THE DATA —
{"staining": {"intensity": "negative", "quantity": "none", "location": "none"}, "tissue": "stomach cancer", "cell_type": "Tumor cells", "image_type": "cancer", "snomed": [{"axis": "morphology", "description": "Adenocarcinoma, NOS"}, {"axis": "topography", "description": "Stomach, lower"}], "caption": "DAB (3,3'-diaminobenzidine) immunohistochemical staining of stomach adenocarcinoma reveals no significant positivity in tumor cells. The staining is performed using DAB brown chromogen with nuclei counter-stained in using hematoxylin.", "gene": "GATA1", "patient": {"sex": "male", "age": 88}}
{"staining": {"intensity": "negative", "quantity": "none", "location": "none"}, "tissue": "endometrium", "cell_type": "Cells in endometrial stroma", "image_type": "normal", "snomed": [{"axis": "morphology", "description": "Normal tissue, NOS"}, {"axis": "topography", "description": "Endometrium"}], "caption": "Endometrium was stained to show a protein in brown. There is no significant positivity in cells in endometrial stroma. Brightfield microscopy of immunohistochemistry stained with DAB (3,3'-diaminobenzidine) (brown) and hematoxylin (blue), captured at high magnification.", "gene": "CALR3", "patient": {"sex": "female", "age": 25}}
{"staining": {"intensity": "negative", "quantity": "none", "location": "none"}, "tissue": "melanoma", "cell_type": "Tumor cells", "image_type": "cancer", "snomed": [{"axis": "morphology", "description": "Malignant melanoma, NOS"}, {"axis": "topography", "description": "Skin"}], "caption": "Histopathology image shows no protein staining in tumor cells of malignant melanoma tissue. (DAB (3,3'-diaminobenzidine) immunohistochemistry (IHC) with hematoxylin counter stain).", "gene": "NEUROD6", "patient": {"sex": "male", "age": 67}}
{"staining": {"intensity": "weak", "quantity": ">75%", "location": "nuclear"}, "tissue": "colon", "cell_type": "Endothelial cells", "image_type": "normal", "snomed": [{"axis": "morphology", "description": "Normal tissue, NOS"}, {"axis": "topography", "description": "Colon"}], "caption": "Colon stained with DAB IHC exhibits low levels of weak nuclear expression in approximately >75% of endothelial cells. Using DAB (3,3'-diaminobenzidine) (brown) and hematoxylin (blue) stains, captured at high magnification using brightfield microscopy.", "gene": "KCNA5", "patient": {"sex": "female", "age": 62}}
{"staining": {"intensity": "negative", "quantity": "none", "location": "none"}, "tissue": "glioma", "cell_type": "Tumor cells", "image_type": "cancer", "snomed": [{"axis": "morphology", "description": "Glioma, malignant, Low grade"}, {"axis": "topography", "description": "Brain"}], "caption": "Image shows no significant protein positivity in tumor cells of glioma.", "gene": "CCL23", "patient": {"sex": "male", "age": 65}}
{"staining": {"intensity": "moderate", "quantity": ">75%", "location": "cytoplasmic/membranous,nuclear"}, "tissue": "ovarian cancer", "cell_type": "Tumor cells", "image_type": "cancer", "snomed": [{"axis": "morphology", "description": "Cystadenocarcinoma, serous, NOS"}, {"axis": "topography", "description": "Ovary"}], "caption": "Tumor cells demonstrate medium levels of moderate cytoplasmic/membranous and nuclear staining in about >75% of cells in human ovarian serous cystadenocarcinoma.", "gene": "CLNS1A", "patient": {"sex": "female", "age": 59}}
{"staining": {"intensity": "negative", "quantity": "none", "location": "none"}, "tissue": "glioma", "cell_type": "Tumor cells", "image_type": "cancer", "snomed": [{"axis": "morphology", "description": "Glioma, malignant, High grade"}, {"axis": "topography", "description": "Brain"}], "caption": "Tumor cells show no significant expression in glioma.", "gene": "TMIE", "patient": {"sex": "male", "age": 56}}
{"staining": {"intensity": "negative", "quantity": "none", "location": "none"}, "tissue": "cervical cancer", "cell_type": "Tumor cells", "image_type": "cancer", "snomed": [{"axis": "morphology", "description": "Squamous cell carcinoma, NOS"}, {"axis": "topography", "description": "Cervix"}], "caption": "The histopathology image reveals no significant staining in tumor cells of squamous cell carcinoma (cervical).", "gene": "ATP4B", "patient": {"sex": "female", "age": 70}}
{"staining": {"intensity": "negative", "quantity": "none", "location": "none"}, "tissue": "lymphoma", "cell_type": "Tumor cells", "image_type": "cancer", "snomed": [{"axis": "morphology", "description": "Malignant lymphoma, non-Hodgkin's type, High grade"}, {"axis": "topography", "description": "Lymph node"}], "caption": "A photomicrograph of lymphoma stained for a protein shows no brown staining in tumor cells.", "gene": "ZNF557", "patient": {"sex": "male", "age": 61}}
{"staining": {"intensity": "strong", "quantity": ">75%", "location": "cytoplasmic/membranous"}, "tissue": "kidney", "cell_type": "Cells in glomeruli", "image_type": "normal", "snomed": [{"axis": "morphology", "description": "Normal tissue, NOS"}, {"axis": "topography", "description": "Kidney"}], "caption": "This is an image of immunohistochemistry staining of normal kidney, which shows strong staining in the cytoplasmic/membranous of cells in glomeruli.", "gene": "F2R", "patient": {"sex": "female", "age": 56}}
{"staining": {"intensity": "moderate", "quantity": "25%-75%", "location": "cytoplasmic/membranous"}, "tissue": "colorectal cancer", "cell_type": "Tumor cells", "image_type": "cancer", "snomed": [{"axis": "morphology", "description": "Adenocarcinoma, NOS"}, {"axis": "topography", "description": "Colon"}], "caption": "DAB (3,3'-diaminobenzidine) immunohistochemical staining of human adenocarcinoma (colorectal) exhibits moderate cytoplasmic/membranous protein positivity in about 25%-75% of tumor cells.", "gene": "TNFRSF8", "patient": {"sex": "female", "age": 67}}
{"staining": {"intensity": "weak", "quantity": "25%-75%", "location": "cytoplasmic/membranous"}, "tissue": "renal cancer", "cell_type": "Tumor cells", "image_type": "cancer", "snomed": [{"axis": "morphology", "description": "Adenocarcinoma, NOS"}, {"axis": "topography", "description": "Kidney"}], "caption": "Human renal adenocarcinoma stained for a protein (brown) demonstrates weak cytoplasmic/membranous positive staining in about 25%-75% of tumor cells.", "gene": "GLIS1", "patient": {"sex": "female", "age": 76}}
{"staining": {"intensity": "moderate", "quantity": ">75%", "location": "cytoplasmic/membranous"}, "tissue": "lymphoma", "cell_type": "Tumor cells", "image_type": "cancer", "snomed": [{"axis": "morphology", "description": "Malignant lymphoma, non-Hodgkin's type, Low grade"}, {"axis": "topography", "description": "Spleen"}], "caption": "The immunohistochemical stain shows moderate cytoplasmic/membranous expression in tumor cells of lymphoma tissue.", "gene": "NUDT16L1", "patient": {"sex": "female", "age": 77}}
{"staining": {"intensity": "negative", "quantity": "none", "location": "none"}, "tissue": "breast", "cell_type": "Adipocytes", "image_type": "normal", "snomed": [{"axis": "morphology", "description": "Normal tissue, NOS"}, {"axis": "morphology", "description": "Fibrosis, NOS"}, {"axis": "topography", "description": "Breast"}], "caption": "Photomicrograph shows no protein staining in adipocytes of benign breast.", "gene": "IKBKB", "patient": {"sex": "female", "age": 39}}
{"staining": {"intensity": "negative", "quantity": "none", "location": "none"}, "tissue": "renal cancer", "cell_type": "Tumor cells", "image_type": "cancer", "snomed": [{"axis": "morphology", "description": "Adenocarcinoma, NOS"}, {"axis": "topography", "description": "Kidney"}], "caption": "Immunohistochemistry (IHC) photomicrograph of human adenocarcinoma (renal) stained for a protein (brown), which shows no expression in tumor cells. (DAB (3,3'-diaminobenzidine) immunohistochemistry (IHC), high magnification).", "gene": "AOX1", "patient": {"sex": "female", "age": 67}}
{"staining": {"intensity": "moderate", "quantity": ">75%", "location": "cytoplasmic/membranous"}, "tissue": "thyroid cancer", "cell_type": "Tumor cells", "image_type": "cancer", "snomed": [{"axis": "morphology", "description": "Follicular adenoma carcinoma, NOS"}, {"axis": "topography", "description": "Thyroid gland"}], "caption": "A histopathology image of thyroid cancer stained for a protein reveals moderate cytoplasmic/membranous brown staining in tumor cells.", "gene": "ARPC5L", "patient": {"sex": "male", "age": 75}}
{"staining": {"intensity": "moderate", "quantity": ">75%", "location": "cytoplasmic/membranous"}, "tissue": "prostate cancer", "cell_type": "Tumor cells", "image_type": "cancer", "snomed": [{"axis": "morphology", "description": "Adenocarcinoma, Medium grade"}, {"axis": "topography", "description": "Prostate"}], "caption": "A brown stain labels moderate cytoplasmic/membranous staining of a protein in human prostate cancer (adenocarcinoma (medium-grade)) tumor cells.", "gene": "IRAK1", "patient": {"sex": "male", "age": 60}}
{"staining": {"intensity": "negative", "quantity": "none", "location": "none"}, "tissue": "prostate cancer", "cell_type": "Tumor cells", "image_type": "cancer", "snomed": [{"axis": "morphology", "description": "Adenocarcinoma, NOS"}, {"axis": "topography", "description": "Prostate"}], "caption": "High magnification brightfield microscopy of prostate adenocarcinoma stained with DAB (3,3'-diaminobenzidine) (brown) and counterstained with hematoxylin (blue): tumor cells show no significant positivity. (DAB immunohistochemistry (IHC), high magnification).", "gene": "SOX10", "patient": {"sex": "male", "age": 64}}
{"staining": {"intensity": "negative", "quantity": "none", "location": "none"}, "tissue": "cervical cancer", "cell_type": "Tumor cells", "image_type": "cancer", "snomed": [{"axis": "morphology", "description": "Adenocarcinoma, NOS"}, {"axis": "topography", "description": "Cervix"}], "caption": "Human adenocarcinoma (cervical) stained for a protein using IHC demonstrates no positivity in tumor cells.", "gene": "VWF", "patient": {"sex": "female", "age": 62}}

PROBLEM DETAILS — The response must hold only the lines above from the line with "(IHC) photomicrograph of" through the line with "brown stain labels", each copied exactly, both ends kept.

TASK ANSWER —
{"staining": {"intensity": "negative", "quantity": "none", "location": "none"}, "tissue": "renal cancer", "cell_type": "Tumor cells", "image_type": "cancer", "snomed": [{"axis": "morphology", "description": "Adenocarcinoma, NOS"}, {"axis": "topography", "description": "Kidney"}], "caption": "Immunohistochemistry (IHC) photomicrograph of human adenocarcinoma (renal) stained for a protein (brown), which shows no expression in tumor cells. (DAB (3,3'-diaminobenzidine) immunohistochemistry (IHC), high magnification).", "gene": "AOX1", "patient": {"sex": "female", "age": 67}}
{"staining": {"intensity": "moderate", "quantity": ">75%", "location": "cytoplasmic/membranous"}, "tissue": "thyroid cancer", "cell_type": "Tumor cells", "image_type": "cancer", "snomed": [{"axis": "morphology", "description": "Follicular adenoma carcinoma, NOS"}, {"axis": "topography", "description": "Thyroid gland"}], "caption": "A histopathology image of thyroid cancer stained for a protein reveals moderate cytoplasmic/membranous brown staining in tumor cells.", "gene": "ARPC5L", "patient": {"sex": "male", "age": 75}}
{"staining": {"intensity": "moderate", "quantity": ">75%", "location": "cytoplasmic/membranous"}, "tissue": "prostate cancer", "cell_type": "Tumor cells", "image_type": "cancer", "snomed": [{"axis": "morphology", "description": "Adenocarcinoma, Medium grade"}, {"axis": "topography", "description": "Prostate"}], "caption": "A brown stain labels moderate cytoplasmic/membranous staining of a protein in human prostate cancer (adenocarcinoma (medium-grade)) tumor cells.", "gene": "IRAK1", "patient": {"sex": "male", "age": 60}}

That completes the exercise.